• [Aim] Begin at the line that has "name author: (Muhl.) A. Gray" and continue through the end of the records, copying those lines out with "locality" swapped for "site". Leave everything else unchanged.

··· Entries shown ···

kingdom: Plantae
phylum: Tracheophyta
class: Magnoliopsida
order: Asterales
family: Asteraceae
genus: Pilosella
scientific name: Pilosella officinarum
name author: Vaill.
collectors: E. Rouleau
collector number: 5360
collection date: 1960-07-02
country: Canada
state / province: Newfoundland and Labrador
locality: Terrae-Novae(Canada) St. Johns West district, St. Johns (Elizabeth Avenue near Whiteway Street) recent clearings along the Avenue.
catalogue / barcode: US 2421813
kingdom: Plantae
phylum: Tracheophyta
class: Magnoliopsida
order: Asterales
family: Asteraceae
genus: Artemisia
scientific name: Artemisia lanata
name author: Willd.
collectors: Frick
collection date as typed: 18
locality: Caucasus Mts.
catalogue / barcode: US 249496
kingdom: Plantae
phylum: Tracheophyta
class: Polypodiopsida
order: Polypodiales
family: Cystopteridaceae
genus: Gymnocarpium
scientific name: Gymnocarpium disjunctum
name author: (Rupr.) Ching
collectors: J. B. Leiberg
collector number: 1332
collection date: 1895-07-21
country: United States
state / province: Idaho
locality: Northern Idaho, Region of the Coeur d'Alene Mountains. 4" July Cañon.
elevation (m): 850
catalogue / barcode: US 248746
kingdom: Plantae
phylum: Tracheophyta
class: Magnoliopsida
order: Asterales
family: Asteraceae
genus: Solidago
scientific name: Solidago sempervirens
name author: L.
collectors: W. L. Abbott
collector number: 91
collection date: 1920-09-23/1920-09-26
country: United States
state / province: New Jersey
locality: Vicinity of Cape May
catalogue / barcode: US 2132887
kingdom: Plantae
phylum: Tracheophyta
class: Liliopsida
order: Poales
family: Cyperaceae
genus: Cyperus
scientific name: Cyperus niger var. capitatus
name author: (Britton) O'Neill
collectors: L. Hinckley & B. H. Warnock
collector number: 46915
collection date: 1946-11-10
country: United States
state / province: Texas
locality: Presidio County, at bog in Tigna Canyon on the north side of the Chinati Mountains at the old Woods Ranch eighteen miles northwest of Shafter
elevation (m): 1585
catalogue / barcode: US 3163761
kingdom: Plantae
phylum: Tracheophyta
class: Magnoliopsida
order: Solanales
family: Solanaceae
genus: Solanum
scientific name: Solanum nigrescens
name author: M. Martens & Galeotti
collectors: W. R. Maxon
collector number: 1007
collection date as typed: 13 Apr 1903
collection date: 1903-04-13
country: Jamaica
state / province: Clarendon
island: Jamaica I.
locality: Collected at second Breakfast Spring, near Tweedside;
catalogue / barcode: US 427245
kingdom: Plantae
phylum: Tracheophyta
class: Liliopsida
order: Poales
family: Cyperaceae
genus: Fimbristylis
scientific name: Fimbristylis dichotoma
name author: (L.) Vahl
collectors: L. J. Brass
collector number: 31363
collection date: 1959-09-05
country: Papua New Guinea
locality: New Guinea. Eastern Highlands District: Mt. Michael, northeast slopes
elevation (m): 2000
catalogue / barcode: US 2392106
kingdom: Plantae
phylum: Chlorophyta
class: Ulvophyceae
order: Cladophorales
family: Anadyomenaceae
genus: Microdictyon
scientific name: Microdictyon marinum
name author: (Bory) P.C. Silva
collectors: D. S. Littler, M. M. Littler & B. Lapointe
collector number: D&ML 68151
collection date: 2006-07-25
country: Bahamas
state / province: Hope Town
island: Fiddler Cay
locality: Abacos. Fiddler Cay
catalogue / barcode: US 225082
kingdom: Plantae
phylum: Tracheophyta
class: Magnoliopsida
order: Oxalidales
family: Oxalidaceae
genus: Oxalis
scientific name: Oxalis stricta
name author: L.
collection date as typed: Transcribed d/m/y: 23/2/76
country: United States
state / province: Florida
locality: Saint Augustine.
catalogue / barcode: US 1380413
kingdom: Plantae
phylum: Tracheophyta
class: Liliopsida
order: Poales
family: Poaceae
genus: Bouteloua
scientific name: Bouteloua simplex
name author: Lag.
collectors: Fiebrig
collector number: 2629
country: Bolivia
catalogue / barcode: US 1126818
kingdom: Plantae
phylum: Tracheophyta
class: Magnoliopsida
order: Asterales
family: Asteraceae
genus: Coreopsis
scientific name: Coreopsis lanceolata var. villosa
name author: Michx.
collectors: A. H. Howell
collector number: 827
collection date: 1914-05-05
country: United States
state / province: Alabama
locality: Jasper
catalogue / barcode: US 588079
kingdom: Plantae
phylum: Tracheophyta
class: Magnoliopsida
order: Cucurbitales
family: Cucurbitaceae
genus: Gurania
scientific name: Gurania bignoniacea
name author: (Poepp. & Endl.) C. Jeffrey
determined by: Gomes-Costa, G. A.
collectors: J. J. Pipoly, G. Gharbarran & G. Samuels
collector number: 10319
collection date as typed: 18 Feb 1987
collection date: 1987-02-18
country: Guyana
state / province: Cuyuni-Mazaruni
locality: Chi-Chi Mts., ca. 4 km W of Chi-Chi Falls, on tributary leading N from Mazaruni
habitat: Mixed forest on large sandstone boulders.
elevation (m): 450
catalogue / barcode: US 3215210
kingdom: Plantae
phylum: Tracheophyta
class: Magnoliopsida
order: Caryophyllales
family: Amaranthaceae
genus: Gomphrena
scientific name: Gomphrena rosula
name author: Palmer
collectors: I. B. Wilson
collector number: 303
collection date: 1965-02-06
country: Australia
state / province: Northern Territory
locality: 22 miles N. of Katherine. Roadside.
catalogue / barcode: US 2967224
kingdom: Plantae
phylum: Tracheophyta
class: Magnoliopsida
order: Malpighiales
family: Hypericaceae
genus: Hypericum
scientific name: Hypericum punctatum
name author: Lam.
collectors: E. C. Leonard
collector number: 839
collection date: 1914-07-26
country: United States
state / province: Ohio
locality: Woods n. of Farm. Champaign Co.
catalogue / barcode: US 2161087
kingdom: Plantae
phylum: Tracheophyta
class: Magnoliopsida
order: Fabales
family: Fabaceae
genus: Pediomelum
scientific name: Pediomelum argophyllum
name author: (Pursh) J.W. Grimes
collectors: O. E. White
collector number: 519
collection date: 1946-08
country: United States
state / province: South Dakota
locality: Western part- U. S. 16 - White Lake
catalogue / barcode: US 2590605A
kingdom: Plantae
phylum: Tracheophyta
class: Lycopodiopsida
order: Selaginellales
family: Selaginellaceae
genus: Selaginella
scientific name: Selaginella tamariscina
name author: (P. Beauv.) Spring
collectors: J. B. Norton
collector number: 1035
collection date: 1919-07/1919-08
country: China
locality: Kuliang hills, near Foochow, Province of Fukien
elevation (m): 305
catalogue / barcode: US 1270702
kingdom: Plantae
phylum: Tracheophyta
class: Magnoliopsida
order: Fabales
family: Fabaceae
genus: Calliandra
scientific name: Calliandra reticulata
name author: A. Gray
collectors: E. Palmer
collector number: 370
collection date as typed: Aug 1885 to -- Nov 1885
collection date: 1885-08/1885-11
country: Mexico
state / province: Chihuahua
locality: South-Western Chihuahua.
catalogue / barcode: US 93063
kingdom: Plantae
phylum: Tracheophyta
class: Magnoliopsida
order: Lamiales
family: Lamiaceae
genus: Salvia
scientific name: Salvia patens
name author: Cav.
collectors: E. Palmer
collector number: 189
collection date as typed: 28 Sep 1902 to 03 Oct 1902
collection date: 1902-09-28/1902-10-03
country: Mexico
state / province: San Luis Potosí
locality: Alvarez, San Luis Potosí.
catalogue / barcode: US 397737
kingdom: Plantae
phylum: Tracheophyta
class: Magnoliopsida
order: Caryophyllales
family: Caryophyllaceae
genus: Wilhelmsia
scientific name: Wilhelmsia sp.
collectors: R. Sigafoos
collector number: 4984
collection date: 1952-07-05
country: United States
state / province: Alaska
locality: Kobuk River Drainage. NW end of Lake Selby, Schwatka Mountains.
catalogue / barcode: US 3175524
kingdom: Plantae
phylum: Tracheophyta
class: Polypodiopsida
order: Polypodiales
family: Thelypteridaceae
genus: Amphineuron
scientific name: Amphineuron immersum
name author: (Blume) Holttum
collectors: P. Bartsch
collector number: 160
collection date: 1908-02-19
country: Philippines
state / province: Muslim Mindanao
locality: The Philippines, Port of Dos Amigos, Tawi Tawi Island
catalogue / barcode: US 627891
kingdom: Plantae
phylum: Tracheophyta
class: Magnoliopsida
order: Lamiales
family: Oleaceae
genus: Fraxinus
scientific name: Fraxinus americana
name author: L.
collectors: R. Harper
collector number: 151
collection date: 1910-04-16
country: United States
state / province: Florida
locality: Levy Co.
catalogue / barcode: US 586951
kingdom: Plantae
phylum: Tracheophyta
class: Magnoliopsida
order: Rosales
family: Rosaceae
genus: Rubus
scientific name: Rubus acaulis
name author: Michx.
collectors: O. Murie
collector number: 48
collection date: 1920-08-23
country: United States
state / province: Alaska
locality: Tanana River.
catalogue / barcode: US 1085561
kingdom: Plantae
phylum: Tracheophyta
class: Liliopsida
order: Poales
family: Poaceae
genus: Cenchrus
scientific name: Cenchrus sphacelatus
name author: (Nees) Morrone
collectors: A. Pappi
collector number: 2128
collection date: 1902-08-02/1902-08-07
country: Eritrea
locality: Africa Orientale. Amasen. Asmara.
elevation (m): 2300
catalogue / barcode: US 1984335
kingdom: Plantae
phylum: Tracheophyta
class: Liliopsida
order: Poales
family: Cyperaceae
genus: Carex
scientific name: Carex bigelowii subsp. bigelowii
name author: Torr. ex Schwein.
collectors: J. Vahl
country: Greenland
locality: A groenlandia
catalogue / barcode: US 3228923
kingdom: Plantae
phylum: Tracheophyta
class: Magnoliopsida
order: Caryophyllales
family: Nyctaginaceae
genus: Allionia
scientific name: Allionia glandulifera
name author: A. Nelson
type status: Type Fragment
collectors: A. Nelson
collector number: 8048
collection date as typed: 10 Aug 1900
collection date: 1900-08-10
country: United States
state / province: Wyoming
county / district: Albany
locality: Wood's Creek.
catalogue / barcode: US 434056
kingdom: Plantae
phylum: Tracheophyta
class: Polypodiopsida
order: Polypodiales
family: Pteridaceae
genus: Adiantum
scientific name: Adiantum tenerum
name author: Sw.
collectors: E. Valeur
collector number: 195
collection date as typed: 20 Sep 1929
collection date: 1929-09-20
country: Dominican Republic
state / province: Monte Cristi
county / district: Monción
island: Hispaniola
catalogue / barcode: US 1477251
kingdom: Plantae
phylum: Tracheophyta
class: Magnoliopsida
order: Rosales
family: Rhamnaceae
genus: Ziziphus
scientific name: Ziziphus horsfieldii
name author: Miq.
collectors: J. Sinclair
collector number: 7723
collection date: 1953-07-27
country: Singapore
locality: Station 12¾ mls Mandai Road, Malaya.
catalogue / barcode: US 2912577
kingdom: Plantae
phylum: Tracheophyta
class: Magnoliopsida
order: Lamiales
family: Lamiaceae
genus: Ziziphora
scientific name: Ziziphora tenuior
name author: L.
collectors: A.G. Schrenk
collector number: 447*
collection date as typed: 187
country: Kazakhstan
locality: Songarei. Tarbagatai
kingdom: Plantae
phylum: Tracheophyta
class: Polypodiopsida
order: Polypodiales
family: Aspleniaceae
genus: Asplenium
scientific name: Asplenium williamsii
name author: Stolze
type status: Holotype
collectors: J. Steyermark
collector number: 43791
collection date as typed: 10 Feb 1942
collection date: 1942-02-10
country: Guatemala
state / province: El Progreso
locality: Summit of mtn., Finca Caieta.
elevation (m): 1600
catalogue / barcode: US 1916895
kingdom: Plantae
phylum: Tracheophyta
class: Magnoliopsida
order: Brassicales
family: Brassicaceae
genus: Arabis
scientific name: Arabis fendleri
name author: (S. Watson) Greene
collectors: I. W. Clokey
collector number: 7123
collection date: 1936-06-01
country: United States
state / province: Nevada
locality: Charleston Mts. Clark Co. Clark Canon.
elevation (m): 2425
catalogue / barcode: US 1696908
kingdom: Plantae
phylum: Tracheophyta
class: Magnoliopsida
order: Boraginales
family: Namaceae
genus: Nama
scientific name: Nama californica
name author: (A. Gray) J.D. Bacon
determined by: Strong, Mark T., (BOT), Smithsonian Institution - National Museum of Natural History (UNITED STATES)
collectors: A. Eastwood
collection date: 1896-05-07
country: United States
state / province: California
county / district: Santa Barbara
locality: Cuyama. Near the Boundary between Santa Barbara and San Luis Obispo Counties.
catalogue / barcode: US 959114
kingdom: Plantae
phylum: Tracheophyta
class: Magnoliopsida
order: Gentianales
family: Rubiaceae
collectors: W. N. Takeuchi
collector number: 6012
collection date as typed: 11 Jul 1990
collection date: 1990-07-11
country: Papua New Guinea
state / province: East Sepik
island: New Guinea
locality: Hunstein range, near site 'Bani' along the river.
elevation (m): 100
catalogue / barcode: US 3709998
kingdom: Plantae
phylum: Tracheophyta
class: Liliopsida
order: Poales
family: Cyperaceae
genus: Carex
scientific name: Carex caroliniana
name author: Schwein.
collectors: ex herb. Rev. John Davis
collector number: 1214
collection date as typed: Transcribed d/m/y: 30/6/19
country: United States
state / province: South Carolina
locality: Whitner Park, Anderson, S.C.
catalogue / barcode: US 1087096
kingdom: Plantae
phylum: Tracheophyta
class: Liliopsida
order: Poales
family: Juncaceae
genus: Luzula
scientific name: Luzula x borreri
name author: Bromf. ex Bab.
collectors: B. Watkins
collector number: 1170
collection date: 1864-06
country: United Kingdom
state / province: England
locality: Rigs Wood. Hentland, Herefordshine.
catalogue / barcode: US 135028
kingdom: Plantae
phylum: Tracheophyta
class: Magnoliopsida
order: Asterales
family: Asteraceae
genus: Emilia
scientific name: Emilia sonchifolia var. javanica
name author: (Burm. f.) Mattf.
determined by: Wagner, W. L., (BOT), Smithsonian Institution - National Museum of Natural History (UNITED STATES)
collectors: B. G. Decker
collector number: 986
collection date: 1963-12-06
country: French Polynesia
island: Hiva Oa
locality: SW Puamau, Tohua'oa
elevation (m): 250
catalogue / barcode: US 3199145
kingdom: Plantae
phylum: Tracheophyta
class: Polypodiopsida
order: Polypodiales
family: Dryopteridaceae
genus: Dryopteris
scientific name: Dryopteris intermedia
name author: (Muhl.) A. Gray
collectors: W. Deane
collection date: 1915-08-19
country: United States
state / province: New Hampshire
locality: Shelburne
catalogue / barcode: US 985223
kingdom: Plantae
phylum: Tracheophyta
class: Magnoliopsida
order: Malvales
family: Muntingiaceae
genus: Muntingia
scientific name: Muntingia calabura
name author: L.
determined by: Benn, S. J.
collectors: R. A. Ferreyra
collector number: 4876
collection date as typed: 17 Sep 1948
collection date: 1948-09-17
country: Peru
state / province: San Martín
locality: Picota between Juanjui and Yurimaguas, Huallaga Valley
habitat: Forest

···

• [Correct output]
name author: (Muhl.) A. Gray
collectors: W. Deane
collection date: 1915-08-19
country: United States
state / province: New Hampshire
site: Shelburne
catalogue / barcode: US 985223
kingdom: Plantae
phylum: Tracheophyta
class: Magnoliopsida
order: Malvales
family: Muntingiaceae
genus: Muntingia
scientific name: Muntingia calabura
name author: L.
determined by: Benn, S. J.
collectors: R. A. Ferreyra
collector number: 4876
collection date as typed: 17 Sep 1948
collection date: 1948-09-17
country: Peru
state / province: San Martín
site: Picota between Juanjui and Yurimaguas, Huallaga Valley
habitat: Forest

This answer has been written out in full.